Introduction: Computer aided detection and diagnosis (CADe and CADx) products are an emerging branch of medical device industry. However, limited technical standard has been developed for product verification and validation. It will be helpful to investigate the current practice of preclinical and clinical evaluation of approved products and provide insights for future standardization.
Areas covered: Document review was conducted on 56 products approved by the United States Food and Drug Administration, including Summary of Safety and Effectiveness Data, 510(k) decision and de novo decision summaries. Key parameters describing product characteristics, preclinical studies and clinical studies were collected. Evaluation strategies for CADe/CADx products were analyzed and assessed.
Expert opinion: Preclinical studies were widely adopted in the verification of CADe/CADx products. Standalone performance testing was a common procedure, but the selection of testing dataset and performance metrics showed significant variability and flexibility among manufacturers.
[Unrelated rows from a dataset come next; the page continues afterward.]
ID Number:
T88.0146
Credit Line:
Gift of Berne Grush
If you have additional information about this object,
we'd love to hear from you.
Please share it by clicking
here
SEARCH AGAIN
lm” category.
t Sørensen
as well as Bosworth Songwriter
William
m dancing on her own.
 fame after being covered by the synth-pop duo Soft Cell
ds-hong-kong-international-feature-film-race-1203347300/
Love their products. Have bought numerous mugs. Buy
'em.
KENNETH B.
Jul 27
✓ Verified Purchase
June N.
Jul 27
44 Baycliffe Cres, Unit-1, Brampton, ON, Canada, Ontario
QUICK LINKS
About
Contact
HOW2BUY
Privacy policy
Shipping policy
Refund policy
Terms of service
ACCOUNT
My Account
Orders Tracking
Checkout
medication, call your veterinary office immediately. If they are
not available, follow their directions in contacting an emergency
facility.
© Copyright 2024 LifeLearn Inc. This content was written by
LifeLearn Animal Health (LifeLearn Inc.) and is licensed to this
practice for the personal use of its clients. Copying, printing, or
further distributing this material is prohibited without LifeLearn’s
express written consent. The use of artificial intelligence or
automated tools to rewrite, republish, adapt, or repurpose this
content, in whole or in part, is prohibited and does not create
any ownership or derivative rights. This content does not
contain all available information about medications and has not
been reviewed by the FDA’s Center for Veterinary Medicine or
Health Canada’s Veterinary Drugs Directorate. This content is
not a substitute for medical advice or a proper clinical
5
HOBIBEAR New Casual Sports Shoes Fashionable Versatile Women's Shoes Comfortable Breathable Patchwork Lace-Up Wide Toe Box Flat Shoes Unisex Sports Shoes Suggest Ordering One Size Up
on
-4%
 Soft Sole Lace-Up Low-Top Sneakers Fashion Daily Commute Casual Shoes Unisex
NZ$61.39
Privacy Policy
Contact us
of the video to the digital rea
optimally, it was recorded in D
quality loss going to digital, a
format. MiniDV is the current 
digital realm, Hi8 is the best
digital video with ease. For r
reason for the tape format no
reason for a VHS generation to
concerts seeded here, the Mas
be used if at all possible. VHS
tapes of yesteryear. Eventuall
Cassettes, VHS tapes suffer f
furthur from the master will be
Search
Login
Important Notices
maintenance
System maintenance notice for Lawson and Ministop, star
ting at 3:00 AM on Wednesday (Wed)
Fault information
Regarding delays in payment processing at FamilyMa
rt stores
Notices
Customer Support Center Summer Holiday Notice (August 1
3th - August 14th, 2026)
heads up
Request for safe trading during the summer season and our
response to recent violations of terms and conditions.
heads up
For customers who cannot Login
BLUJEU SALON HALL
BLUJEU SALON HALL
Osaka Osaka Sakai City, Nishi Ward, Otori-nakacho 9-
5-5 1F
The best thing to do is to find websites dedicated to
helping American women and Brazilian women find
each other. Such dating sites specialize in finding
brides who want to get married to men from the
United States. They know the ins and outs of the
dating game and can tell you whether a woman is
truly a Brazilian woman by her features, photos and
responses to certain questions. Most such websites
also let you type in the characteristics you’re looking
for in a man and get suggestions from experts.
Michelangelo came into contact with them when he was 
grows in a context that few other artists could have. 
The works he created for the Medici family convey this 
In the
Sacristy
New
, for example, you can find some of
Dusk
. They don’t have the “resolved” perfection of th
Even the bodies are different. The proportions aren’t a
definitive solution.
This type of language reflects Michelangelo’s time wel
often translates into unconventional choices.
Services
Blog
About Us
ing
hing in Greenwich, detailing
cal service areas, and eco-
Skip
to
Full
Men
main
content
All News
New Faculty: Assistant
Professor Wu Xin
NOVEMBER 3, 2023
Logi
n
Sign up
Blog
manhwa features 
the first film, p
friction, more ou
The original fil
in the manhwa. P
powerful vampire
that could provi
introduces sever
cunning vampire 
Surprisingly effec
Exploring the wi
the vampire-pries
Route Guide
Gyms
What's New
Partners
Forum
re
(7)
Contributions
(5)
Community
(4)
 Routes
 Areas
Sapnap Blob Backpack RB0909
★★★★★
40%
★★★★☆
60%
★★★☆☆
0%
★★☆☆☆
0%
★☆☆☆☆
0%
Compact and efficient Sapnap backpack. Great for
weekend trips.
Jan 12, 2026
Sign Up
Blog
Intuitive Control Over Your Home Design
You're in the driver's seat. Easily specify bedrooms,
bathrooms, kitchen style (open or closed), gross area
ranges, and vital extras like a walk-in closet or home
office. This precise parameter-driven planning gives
Clinical studies were reported by all class III products and some class II products, and Multi-Reader Multi-Case design was commonly used. However, statistical analysis and presentation/interpretation of results was oftentimes incomplete. To resolve above issues, systematic development of standards of CADe/CADx is encouraged, which can be implemented at different aspects through the product lifecycle.
Keywords: Computer aided detection; clinical study; computer aided diagnosis; deep learning; medical device regulation.